** TEXT PASSAGE **
The error is 1.065 kHz and it is the summed error of all WSE oscillators
(as well as the Delta44 oscillator.) 

The WSE units are designed for extremely low sideband noise, not for
frequency stability. There is no temperature compensation so you should
be able to see the frequency drift easily.

See fig 3 here:
http://www.sm5bsz.com/linuxdsp/rx10700/osc.htm

and figs 3 and 4 here:
http://www.sm5bsz.com/linuxdsp/rx70/osc.htm

The WSE units require stable temperature for good stability
unless you add a PLL to each unit.

> My signal source 
> is from a very accurate signal generator whose accuracy has been 
> verified independently.
The WSE units are designed to allow phase locking from a reference
source. They all oscillate on a multiple of 100 kHz so a simple
PLL that samples at 100 kHz could be used. I have not designed such 
a unit because I have not had the need for it myself.

** SOURCE DATA **
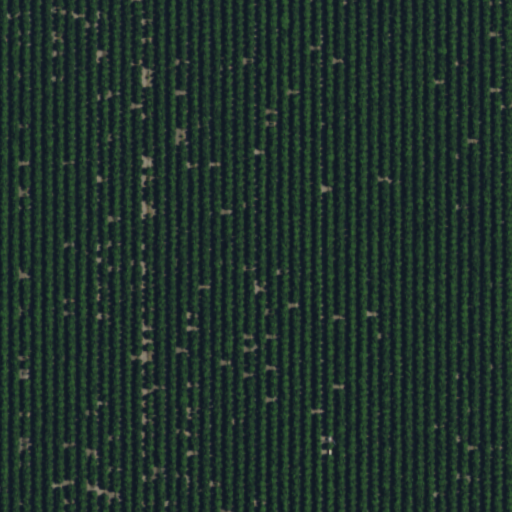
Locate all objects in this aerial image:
crop: (255, 255)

** GIVEN TASK **
Print the passage from the note on WSE oscillator drift, word for word, starting with "The WSE units are designed for" and going on through "frequency drift easily.".

** CORRECT ANSWER **
The WSE units are designed for extremely low sideband noise, not for
frequency stability. There is no temperature compensation so you should
be able to see the frequency drift easily.